English Dub Review: I’ve Been Killing Slimes for 300 Years and Maxed Out My Level: “A Minstrel Came to Town”

 

Overview: When the minstrel, Kuku (Tara Sands) comes to town to unleash her hard metal music much to listeners’ distaste, Flatorte (Amber Lee Connors) along with Azusa (Skyler Davenport) and the gang help the struggling musician in the hopes that they can reinvigorate her confidence and find her sound.  
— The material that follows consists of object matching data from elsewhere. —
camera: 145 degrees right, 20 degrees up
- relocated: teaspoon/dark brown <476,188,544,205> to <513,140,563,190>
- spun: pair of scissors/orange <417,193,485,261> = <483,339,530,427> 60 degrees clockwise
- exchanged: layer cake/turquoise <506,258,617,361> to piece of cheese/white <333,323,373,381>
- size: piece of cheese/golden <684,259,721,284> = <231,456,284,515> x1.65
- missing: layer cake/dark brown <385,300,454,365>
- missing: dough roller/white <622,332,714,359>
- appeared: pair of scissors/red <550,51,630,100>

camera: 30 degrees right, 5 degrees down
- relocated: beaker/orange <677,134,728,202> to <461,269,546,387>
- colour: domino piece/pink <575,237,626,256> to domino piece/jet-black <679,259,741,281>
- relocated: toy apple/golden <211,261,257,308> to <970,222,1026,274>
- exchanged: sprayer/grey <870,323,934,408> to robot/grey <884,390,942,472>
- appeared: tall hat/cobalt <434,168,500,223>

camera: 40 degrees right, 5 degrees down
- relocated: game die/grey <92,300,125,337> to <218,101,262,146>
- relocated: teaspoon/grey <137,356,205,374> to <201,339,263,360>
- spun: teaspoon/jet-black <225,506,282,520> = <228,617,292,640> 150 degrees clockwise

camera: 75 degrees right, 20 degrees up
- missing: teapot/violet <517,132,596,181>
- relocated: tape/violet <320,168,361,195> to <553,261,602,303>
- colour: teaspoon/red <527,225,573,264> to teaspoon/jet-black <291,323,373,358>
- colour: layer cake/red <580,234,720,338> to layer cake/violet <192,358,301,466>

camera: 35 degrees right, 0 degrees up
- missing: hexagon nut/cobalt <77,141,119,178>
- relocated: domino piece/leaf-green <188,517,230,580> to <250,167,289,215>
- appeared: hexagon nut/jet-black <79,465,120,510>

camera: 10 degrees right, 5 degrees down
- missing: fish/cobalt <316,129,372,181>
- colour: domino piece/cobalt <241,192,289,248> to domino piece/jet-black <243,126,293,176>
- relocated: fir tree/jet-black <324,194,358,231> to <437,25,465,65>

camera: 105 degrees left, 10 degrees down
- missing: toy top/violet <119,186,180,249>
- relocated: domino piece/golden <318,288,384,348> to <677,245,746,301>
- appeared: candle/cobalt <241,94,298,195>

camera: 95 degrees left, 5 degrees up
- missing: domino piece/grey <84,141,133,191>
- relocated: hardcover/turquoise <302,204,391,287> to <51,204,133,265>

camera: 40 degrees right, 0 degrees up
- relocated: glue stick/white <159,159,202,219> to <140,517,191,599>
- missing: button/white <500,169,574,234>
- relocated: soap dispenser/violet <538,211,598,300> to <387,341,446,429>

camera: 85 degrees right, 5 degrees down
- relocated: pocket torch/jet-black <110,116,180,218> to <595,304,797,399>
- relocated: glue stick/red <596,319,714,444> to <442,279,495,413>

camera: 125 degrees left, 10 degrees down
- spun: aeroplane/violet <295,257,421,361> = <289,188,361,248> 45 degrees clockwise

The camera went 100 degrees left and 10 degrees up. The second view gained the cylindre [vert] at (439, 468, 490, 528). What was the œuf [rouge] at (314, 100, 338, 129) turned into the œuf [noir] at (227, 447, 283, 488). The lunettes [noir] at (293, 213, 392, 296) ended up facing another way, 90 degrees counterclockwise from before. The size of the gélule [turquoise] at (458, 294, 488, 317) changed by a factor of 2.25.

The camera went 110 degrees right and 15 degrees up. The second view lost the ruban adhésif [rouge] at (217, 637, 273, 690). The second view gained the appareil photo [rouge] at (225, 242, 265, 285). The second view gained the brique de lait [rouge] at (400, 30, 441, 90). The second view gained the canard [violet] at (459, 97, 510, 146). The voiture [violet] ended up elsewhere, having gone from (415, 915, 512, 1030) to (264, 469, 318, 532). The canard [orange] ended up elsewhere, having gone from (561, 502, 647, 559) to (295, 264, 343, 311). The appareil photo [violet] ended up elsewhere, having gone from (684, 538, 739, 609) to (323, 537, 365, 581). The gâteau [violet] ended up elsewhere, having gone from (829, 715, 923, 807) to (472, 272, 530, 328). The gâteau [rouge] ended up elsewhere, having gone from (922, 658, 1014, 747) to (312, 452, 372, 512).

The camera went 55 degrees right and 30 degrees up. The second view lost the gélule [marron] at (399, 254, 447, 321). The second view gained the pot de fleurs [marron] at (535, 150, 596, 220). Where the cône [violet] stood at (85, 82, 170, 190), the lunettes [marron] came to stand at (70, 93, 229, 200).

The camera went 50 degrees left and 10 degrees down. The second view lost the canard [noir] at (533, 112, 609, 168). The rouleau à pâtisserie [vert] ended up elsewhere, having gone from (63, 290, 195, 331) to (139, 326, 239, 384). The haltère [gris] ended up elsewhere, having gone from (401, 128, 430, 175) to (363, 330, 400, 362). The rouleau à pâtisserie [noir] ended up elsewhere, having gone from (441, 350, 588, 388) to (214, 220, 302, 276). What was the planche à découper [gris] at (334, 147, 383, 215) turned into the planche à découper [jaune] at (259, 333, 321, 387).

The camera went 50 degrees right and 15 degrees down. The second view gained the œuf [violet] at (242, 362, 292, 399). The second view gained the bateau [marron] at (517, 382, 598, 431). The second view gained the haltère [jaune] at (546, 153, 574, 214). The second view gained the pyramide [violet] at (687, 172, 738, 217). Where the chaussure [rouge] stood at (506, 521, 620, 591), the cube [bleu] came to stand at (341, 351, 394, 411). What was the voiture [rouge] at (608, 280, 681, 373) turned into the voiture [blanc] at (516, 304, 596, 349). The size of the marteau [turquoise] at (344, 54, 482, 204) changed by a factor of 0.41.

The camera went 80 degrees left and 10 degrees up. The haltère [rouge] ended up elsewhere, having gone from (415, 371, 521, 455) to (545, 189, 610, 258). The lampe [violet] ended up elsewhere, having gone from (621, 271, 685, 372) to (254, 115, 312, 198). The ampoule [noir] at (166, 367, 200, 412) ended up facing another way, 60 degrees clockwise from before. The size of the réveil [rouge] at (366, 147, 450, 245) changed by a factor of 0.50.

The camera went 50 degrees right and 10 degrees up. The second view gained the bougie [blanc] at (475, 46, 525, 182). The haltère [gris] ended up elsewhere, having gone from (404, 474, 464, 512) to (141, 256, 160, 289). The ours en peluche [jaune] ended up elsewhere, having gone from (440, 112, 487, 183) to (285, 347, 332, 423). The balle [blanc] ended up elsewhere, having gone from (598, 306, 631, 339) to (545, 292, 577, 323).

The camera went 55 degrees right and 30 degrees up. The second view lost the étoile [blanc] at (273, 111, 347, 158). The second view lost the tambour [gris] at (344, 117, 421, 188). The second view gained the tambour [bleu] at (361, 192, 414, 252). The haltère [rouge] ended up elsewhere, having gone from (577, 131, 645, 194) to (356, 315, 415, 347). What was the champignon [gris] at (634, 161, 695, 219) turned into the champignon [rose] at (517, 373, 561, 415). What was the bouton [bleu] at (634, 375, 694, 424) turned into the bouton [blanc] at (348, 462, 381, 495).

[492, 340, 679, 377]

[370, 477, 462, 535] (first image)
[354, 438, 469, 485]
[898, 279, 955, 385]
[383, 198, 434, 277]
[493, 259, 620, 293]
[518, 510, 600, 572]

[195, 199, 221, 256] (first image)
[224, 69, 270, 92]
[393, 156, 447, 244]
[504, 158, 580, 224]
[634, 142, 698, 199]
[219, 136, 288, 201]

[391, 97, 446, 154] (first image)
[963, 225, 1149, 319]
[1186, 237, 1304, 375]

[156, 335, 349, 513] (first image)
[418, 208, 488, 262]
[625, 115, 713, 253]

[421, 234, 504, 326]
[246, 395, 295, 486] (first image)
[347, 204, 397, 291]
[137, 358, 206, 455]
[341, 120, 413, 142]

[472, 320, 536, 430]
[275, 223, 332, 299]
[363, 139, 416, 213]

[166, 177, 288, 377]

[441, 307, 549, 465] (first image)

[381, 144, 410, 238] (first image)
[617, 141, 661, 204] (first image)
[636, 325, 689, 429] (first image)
Our Take: A new family member temporarily joins Azusa and her little family in that of traveling grunge musician, Kuku. With that, Killing Slimes delivers a very musically charged episode with not only her but most of the other cast performing their own little ditty. They can be a bit jarring only because the metal (from what I could understand) is performed in English but every other song is in Japanese. With that being said, each character’s own song is so charming, unique and eccentric to their personality that it can be overlooked. But as for the actual character herself, she immediately charmed the pants off of me (not in a dirty way). Tara Sands screams Kuku to life, both literally and figuratively, with dogged enthusiasm for metal and music but also her doubts and insecurities about her future in a musical career as a whole.  

Flatorte, surprisingly has a key role, acting as a unbeknownst mentor of the metal jams to Kuku throughout that was unexpected but very well executed. That is mostly down to how the episode not only establishes a meaningful mentor and student relationship with genuinely heartwarming moments between the two as Flatorte strives to keep her spirits up. It is also nice how the show does not seem to sideline the main cast and actually utilizes the entirety of them even putting Flatorte as one of the leading ladies. Besides that, this is one of, if not the most, compelling character drama so far because of how much more grounded it is. It is also the funniest it’s been with the good comedic timing with sound effects and hilariously quirky character facial expressions. The series as a whole would be so much stronger if it reflected the well executed heart and humor like that of this episode. 

“A Minstrel Comes to Town” is the strongest episode of the fantasy comedy by far. Led by a memorable new character in Kuku alongside some catchy songs, moving character moments along with utilization of the other cast members in the forefront and supplemented with more amazing humor that is at its best.